Assignment 1 →
In the passage on MTA-like cements, what pH value did OrthoMTA reach after one year of observation?
Assignment 2 →
Name every cement product mentioned in the passage on MTA-like cements.
Assignment 3 →
Continue the passage on MTA-like cements, starting right after its final sentence.

Supplied passage →
The poor working properties of MTA-like cements results in a paste hard to manipulate. Considering the importance of the ideal flow ability that endodontic materials should present reducing the difficulty of handling and facilitate insertion . MTA Flow (Ultradent Products, Inc., South Jordan UT, USA), high plasticity cement was developed with the aim of improving these characteristic. Guimarães et al.  compared alkalizing activity of MTA Flow and MTA Angelus. Both cements showed alkalizing activity. The pH level of the soaking water was reduced with time but was still present until the end of the study (MTA Flow 8.5, MTA Angelus 8.7). At 186 hours, the pH level of the MTA Flow was significantly reduced in comparison with the initial time intervals. This result is not accordance with results of our study; where the pH of MTA Flow in 3rd hour was 10.72, in 24th hour 11.2, and after 168 hours 11.63.The pH of MTA Flow has reached one of the highest values (12.20) after one year.
The OrthoMTA (BioMTA, Seoul, Korea), a new calcium silicate-based material, developed mainly for orthograde root canal obturations as well as retrograde fillings and perforation repairs [34, 35]. This material also has a bioactive properties; it stimulates the apical foramen to release Ca2+ , which leads to formation of hydroxyapatite layer on its surface. The only study evaluating the alkalizing properties of OrthoMTA is the Kim et al.. They demonstrated that ProRoot MTA, OrthoMTA, and Endocem MTA inducted the pH values of the storage water respectively 11.90, 11.42, and 11.33 on day 7. This result did not differ significantly. In our study, the pH level of OrthoMTA increased gradually during all periods, and it was the highest value (12.29) among all recorded values after the one year observation.

Provided data →
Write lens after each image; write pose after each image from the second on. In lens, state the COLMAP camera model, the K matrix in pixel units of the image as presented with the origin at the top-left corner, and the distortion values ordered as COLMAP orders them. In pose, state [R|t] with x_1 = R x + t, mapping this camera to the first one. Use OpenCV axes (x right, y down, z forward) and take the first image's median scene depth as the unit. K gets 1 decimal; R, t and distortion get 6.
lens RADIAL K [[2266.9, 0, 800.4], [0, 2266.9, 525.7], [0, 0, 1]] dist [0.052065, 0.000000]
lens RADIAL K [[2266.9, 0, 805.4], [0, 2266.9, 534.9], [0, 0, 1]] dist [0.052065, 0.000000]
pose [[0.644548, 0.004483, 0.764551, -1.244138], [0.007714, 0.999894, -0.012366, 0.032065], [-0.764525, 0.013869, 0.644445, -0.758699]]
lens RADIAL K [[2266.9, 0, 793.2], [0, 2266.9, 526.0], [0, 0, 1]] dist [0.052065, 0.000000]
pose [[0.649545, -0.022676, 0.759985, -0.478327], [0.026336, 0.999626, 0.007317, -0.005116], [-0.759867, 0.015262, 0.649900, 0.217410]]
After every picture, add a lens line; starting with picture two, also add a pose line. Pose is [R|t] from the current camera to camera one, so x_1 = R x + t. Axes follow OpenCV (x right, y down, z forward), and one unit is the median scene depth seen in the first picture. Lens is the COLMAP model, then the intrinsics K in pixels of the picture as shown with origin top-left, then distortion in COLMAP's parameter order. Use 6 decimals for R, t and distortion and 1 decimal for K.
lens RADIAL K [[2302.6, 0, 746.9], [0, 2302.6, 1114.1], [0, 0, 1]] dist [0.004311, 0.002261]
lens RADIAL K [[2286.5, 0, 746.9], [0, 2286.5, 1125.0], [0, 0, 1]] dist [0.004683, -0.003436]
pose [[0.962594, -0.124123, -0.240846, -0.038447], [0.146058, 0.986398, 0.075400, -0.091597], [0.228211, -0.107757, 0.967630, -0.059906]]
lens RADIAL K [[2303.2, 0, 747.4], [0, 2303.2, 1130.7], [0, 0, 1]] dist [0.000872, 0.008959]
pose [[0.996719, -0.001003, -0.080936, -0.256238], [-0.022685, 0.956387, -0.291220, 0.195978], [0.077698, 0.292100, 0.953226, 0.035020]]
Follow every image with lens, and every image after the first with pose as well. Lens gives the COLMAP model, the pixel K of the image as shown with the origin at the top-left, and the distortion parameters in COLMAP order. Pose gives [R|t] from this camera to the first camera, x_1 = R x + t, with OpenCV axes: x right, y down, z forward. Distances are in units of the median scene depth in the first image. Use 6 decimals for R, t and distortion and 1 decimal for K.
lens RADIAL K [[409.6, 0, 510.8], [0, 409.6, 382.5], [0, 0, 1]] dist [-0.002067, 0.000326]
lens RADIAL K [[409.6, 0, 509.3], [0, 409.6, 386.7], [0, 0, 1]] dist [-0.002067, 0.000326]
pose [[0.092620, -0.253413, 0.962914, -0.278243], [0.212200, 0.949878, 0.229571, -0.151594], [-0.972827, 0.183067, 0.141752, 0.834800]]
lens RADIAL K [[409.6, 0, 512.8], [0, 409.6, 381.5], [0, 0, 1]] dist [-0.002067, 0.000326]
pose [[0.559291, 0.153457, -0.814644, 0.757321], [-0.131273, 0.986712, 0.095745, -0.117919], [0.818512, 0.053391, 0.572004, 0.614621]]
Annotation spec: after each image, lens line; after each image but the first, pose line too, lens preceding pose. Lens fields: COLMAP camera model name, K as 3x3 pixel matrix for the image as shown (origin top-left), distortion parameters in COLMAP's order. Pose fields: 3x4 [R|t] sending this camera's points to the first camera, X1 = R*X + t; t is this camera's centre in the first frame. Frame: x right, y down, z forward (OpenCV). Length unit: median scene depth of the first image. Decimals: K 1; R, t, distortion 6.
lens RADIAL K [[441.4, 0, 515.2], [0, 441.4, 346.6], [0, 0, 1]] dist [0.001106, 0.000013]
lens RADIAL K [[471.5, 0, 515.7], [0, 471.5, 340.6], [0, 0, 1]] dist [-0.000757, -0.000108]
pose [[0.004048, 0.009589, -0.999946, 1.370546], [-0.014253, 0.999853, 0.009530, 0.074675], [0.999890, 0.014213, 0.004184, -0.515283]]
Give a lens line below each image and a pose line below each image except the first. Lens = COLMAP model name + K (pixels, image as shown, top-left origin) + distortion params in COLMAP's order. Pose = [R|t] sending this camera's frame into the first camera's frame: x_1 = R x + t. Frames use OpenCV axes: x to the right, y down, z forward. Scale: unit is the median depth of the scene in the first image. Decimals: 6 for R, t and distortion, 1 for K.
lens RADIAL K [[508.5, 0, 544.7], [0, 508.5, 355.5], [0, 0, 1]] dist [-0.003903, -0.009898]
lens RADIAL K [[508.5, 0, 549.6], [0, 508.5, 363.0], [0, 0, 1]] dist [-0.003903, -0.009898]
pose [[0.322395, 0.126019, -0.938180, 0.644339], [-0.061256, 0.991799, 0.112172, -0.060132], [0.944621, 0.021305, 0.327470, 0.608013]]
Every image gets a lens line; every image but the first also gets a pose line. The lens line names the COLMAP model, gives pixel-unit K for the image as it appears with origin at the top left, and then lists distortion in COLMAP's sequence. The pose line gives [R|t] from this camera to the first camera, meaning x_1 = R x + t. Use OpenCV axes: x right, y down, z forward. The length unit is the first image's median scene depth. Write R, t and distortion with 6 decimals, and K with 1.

Exercise result 1 →
12.29

Exercise result 2 →
MTA Flow, MTA Angelus, OrthoMTA, ProRoot MTA, Endocem MTA

Exercise result 3 →
Our results should be considered within the experimental conditions used, facing natural limitations of comparing in vitro and in vivo studies. In vivo the alkalizing abilities of calcium silicate-based materials can be reduced by buffering effect of dentin. However, dentin seems to be a stronger buffer for acids than for alkalis . It should also be remembered that there is a permanent exchange of tissue fluids at the material interface that will reduce pH level in clinical situation . Despite of these facts, the use calcium silicate-based materials with prolonged alkaline properties may be more beneficial to anti-inflammatory and mineralization activity.